To be frank, I already knew of some of these patterns, however it was nice to be able to find a proper formalisation of the problem along with an explanation to why they work, their trade-offs and alternatives.
In terms of code, this being a reference book goes very light on code, with code samples written to be used in Python (TensorFlow, Keras and Sci-Kit Learn) and SQL (BigQuery ML, which I had no idea it exsisted); the authors provide a GitHub repository for it.
Some quotes
Rooms lit on two sides, with natural light, create less glare around peoplñe and objects; this lets us see things more intricately; and most important, it allows us to read in detail the minute expressions that flash across proples faces... -- I don't know, I found this quote to be relatable.
(...) your model's predictions will be a direct reflection of that data. As a result, machine learning models are often referred to as "garbage in, garbage out".
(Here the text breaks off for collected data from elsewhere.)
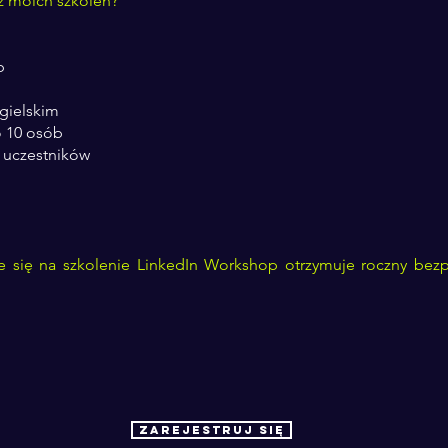
z moich szkoleń?
b
ngielskim
o 10 osób
 uczestników
ze się na
szkolenie LinkedIn Workshop otrzymuje roczny bezp
Zarejestruj się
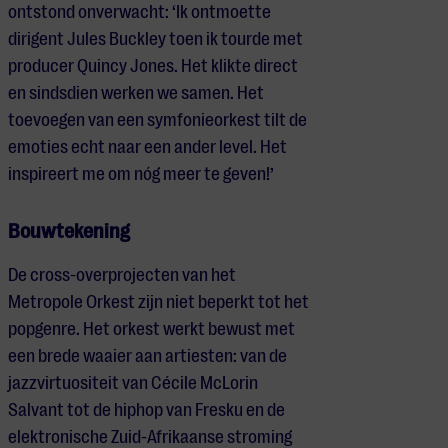
ontstond onverwacht: ‘Ik ontmoette
dirigent Jules
Buckley
toen ik
tourde
met
producer Quincy Jones. Het klikte direct
en sindsdien wer
ken we samen. Het
toevoegen van een symfonieorkest tilt de
emoties echt naar een ander level. Het
inspireert me o
m nóg meer te geven!’
Bouwtekening
De cross-overprojecten van het
Metropole Orkest zijn niet beperkt tot het
popgenre. Het orkest werkt bewust met
een brede waaier aan artiesten: van de
jazzvirtuositeit van Cécile McLorin
Salvant tot de hiphop van Fresku en de
elektronische Zuid-Afrikaanse stroming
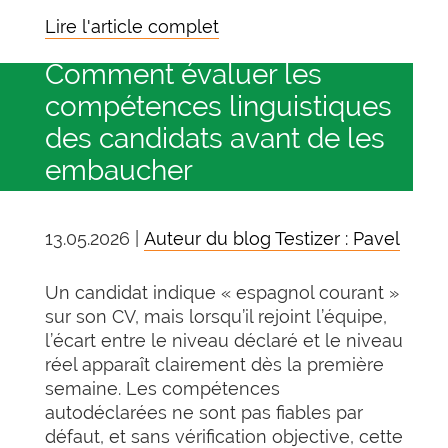
Lire l'article complet
Comment évaluer les
compétences linguistiques
des candidats avant de les
embaucher
13.05.2026 |
Auteur du blog Testizer : Pavel
Un candidat indique « espagnol courant »
sur son CV, mais lorsqu’il rejoint l’équipe,
l’écart entre le niveau déclaré et le niveau
réel apparaît clairement dès la première
semaine. Les compétences
autodéclarées ne sont pas fiables par
défaut, et sans vérification objective, cette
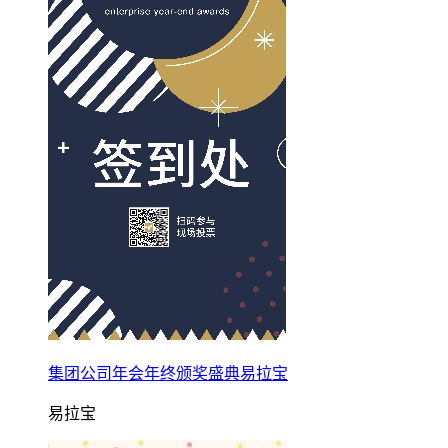
集团公司年会年终颁奖盛典易拉宝
易拉宝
Training an ML model involves several artifactss that need to be fixed in order to ensure reproducibility.
When defininfg the goals for your model, it's important to consider the needs of different teams across an organization, and how each team's needs relate back to the model.
Deployment is not the end of a machine learning model's life cycle. How do you know that your model is working as expected in the wild?
It is important to realize that the purpose of training an ML model is to make predictions on unseen data.
Some ideas
- The idea of separating these two terms: input data and input features.
- Prepare for the cold-start problem (when one-hot encoding) by reserving all zeros for out of vocabulary inputs
- Task reframing
- Infer ground truth labels from how the user interacts with the model's predictions
- Bridging old data to new data
- Lineage tracking
- Data drift